O mercado brasileiro de biodefensivos mantém crescimento mesmo com a crise de crédito no agronegócio e alta dos custos de insumos importados, segundo Gustavo Herrmann, CEO da Koppert Brasil.
Cerca de 90% da produção nacional de biodefensivos ocorre no Brasil, o que reduz a dependência externa e melhora a relação de troca com produtores rurais em um cenário de pressão sobre custos e financiamento, afirmou o executivo.

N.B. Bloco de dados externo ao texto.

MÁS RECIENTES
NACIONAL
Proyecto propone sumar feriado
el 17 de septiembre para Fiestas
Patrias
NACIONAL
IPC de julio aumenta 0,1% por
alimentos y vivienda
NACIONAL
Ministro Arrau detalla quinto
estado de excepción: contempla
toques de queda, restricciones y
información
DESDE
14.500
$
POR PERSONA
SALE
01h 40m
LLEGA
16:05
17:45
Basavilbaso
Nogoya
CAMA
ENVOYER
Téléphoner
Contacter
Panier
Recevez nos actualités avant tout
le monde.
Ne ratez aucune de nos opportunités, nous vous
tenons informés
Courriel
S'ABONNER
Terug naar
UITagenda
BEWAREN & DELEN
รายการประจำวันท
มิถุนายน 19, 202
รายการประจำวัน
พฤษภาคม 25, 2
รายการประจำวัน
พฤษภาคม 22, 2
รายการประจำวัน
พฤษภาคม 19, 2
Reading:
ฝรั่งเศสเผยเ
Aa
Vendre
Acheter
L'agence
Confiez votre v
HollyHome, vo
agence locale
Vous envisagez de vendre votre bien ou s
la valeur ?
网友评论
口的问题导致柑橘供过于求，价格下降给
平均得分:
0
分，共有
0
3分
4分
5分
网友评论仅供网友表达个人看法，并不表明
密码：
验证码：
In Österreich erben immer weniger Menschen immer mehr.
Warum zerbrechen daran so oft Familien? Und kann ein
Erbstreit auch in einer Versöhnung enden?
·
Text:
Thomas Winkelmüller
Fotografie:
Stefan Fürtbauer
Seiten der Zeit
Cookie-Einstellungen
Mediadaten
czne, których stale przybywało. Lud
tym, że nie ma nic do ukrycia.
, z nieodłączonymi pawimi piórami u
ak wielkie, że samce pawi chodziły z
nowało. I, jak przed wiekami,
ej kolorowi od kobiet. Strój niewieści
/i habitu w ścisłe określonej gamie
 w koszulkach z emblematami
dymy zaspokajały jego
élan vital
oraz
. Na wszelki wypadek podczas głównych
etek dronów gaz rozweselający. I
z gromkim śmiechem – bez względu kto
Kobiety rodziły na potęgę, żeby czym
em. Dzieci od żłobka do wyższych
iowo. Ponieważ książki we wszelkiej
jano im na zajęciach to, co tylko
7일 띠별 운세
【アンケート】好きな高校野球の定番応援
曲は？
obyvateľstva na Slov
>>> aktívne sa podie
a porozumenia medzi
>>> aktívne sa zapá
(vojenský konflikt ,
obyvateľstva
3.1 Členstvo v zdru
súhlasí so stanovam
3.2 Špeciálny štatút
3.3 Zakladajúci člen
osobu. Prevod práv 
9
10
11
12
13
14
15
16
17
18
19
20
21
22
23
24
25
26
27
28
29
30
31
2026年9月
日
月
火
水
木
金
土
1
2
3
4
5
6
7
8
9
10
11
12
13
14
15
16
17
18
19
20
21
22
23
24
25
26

Apesar das dificuldades financeiras no setor de insumos agrícolas, marcadas pelo aumento de recuperações judiciais entre distribuidores e produtores, o segmento de biológicos cresceu, especialmente em culturas como soja, milho, algodão e cana-de-açúcar. A alta nos preços dos defensivos químicos abriu espaço para substituições parciais por biodefensivos, considerados mais sustentáveis e com menor custo.
Herrmann explicou que a restrição de crédito afeta igualmente empresas químicas e biológicas, levando a indústria a conceder prazos de pagamento alongados, em alguns casos de até 365 dias. A Koppert Brasil registrou crescimento de 15% em 2025 e projeta avanço entre 10% e 15% para 2026, com lançamento de três novos produtos e expansão das operações.
Em novembro, a empresa iniciou captação de 100 milhões de euros para construir três novas fábricas no Brasil, operação conduzida pelo Itaú BBA. Os recursos visam maior independência financeira e acesso a instrumentos financeiros como CPRs, CRAs e linhas do BNDES, com anúncio previsto para julho.